On 13.08.2016 at 15:08, Nikita Popov wrote:

> On Sat, Aug 13, 2016 at 2:42 PM, Christoph M. Becker <cmbecke...@gmx.de>
> wrote:
> 
>> You have commented on <https://bugs.php.net/bug.php?id=72828>:
>>
>> | Unless the allocations explicitly use the system allocator (i.e. do
>> | not use emalloc and variants), do NOT introduce NULL checks.
>>
>> Can you please elaborate, why that shouldn't be done.
>>
>> Actually, the allocations use safe_emalloc() and emalloc(),
>> respectively[1].  However, the only client of the function does
>> explicitly check for a NULL return[2], which can only happen, if
>> safe_emalloc() fails.  So if no NULL checks should be done, this one
>> should be removed as well.
>>
>> [1]
>> <https://github.com/php/php-src/blob/php-5.6.24/ext/
>> standard/string.c#L2926-L2927>
>> [2]
>> <https://github.com/php/php-src/blob/php-5.6.24/ext/
>> standard/string.c#L3133-L3134>
> 
> If that's the only failure condition of the function, the check can indeed
> be dropped.

Fine; I'll do that.

> ZMM is an infallible allocator, it will bail out (or abort) if the
> allocation fails.
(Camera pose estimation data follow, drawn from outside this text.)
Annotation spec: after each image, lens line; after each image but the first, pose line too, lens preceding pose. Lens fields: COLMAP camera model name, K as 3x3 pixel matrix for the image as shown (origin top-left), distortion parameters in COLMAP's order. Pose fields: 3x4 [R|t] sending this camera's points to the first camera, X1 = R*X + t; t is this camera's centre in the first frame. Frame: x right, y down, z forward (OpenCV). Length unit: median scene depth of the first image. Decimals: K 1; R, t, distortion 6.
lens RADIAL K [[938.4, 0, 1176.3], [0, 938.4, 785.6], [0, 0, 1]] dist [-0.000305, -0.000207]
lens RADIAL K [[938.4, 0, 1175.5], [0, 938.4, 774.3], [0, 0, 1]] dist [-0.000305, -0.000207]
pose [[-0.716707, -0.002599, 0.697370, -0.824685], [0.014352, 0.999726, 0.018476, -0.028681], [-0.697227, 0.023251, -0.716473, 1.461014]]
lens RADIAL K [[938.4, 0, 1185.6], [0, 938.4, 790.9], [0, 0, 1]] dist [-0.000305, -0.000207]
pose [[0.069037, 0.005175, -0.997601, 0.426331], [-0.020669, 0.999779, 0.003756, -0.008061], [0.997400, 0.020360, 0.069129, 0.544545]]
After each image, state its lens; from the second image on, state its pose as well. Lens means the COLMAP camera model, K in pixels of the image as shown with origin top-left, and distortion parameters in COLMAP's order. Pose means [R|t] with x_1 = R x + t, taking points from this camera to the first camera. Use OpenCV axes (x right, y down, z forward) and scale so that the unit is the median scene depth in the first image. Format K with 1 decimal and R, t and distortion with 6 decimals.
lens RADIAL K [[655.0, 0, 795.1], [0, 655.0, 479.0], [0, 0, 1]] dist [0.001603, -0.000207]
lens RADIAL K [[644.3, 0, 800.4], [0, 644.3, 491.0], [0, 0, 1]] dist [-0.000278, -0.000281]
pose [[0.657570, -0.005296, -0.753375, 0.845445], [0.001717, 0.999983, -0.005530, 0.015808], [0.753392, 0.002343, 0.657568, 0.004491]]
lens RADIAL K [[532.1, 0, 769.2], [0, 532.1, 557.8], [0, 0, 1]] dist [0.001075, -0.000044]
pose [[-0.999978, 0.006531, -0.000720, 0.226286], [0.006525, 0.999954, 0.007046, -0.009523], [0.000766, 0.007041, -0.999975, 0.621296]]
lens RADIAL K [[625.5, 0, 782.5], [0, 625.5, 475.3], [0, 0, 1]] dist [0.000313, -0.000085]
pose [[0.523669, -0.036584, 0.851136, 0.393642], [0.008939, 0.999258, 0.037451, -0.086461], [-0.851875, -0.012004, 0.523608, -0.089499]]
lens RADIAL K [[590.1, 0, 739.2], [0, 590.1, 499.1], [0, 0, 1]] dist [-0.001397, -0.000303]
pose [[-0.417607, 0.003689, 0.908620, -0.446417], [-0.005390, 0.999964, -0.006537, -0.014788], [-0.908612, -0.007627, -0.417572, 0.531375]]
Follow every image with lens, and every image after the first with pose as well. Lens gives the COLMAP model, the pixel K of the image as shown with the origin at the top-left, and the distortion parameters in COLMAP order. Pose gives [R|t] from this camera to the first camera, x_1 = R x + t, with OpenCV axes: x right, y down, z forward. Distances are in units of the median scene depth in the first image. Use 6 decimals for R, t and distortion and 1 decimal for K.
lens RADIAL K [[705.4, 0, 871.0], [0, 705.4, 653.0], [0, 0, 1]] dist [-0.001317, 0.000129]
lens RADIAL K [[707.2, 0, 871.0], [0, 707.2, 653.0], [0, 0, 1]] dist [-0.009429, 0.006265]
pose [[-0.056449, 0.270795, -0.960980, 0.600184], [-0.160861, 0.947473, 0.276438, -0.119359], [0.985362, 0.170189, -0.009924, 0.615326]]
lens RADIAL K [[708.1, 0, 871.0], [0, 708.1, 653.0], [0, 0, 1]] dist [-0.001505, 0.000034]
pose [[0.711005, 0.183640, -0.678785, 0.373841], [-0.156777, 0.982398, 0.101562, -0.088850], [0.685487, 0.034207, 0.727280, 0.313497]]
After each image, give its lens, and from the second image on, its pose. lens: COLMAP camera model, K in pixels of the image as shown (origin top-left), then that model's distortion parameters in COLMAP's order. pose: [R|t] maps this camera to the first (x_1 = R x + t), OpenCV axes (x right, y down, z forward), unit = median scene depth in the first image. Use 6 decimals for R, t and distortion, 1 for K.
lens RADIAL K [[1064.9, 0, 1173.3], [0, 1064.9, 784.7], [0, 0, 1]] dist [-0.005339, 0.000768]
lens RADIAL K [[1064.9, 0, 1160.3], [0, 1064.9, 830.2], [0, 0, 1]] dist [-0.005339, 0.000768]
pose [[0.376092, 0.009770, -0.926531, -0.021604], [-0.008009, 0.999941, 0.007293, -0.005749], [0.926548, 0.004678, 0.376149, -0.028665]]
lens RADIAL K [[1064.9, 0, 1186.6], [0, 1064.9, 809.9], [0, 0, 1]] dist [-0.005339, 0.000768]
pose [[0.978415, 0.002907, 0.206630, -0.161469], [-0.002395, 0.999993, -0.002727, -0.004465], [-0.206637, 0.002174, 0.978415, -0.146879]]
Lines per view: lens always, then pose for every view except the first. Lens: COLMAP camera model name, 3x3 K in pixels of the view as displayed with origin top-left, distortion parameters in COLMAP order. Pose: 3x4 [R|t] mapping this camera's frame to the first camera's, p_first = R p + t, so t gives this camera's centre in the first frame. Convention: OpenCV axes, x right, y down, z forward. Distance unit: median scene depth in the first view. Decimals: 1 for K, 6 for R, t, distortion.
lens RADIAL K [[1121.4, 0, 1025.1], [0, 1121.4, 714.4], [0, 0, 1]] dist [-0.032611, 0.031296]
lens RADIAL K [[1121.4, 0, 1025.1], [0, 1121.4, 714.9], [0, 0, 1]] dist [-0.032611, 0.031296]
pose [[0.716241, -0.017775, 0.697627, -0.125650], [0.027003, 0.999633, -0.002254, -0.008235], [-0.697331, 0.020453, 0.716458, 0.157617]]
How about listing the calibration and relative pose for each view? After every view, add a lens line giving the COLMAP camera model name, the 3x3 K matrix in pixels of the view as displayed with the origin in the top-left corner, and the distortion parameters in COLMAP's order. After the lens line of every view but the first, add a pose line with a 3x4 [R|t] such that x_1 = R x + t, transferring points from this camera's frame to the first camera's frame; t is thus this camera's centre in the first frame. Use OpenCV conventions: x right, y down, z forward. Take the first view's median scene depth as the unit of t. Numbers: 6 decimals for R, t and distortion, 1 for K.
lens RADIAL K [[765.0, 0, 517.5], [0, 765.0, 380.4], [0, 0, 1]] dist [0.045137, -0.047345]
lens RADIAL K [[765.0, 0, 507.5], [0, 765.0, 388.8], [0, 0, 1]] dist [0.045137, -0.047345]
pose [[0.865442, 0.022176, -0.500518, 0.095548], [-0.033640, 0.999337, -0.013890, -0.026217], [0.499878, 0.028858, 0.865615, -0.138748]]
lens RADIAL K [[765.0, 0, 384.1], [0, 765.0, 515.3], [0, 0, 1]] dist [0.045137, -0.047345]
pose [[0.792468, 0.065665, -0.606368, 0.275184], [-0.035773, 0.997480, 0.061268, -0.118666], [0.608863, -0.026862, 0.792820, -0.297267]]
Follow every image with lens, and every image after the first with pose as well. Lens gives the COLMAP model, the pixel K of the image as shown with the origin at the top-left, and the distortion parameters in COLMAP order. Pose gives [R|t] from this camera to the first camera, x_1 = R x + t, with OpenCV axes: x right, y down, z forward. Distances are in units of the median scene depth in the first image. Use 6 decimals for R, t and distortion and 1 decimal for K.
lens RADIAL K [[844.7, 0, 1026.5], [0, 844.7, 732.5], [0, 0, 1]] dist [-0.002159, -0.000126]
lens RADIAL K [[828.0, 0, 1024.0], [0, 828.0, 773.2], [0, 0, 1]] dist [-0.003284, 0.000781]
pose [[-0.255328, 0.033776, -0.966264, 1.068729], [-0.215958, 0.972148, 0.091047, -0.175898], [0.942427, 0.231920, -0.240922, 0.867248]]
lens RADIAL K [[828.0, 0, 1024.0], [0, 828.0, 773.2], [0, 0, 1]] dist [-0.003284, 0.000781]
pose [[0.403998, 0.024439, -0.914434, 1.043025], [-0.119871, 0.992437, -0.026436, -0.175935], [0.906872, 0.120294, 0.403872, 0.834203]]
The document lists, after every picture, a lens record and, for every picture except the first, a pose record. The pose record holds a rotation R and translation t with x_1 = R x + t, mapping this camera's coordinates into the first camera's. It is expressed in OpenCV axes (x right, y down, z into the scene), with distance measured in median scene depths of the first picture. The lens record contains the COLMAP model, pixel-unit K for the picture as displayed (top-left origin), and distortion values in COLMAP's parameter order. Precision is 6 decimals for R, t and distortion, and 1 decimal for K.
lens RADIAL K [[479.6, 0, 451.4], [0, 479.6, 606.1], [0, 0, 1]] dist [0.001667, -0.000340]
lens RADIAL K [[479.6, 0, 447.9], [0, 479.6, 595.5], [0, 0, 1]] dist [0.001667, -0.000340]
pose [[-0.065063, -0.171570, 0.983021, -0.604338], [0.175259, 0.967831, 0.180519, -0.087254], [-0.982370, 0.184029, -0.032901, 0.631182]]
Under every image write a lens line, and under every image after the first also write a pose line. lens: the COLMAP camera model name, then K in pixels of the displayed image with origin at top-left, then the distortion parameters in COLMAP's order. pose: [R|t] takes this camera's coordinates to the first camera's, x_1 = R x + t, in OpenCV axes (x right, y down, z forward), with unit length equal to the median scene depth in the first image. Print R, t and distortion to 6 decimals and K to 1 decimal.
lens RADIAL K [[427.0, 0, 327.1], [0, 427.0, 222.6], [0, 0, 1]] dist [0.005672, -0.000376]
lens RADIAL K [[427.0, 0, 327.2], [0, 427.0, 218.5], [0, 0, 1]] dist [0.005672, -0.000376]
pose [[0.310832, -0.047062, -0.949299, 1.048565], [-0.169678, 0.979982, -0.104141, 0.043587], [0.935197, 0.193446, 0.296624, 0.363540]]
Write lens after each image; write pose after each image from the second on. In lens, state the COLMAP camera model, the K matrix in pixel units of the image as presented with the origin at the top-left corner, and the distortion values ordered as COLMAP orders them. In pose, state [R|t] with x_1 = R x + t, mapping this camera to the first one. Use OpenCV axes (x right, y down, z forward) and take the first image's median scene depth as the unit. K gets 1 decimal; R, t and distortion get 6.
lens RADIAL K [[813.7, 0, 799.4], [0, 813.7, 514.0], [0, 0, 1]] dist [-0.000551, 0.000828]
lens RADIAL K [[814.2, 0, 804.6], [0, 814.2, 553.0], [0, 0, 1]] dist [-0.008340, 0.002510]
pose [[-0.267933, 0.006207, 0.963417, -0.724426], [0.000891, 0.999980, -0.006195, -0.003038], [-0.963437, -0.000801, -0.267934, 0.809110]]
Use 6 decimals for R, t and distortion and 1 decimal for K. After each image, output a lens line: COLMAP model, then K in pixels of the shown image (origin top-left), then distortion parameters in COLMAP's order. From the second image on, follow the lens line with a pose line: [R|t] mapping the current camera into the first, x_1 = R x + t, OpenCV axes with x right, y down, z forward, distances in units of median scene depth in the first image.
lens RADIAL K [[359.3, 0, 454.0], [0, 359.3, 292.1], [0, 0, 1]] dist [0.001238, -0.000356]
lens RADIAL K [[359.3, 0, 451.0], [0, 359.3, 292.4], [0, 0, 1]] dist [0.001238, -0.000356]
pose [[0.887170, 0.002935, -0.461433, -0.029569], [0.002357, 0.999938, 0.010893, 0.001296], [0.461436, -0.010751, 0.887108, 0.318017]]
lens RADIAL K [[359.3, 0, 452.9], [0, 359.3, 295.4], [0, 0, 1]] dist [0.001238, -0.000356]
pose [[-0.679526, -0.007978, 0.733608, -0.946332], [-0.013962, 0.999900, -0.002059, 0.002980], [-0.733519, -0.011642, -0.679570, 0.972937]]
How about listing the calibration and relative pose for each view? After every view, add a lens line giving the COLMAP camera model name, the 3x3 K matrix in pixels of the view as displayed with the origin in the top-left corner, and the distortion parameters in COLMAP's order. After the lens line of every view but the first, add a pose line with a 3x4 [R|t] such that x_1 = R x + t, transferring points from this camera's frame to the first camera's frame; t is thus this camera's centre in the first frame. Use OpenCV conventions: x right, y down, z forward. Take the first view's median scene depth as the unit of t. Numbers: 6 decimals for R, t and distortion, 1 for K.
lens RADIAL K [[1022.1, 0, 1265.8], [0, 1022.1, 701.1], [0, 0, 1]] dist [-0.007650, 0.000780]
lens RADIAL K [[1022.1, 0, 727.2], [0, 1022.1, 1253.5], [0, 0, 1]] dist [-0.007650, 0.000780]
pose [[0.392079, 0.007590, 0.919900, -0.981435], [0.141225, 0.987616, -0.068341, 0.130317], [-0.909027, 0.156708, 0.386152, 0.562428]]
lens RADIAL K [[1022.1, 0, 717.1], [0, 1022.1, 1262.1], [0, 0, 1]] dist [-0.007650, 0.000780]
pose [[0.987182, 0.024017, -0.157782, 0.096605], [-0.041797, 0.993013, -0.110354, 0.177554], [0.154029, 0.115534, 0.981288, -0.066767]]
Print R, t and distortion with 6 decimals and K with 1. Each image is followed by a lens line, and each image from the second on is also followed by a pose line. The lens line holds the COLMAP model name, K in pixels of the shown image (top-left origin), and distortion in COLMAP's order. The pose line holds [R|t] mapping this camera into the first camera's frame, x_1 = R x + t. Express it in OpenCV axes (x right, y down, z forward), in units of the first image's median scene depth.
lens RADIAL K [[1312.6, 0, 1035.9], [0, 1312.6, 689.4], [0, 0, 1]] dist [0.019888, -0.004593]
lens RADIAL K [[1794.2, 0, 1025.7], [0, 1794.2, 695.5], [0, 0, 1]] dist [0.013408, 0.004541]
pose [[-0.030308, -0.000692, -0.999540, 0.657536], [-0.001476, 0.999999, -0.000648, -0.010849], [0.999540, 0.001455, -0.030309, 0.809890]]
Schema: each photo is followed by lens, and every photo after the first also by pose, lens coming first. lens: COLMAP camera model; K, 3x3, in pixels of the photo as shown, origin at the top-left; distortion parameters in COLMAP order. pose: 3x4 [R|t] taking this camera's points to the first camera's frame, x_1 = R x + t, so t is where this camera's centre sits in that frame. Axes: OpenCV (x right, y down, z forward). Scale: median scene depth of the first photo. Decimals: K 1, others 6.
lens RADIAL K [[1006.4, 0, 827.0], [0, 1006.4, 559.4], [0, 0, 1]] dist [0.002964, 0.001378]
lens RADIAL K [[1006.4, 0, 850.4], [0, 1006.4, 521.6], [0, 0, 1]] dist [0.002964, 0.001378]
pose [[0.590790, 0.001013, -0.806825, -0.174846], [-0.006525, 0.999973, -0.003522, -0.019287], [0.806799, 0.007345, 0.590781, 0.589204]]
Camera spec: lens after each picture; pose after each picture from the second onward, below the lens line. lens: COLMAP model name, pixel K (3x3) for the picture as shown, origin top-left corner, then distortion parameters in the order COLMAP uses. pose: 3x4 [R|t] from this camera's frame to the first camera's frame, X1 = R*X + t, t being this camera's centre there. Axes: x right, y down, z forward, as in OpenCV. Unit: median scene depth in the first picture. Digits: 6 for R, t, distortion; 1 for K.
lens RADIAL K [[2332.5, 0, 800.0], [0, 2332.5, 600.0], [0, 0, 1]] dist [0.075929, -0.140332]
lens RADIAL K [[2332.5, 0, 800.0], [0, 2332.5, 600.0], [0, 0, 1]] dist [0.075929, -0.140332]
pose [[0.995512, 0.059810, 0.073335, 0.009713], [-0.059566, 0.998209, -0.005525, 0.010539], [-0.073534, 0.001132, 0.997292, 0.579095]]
The return value should never be checked -- if it is
> checked, it's a mistake.

Thanks for the explanation!

> If you are concerned about USE_ZEND_ALLOC=0 using a fallible allocator, the
> system allocator hooks in ZMM should be adjusted to check for NULL and
> abort instead (use __zend_malloc instead of malloc, for example).

I don't know whether USE_ZEND_ALLOC=0 is in use on any production
systems, but if that is so, that should be catered to.  And maybe also
to zero size allocations, which have implemention defined behavior
(either NULL or a valid pointer may be returned).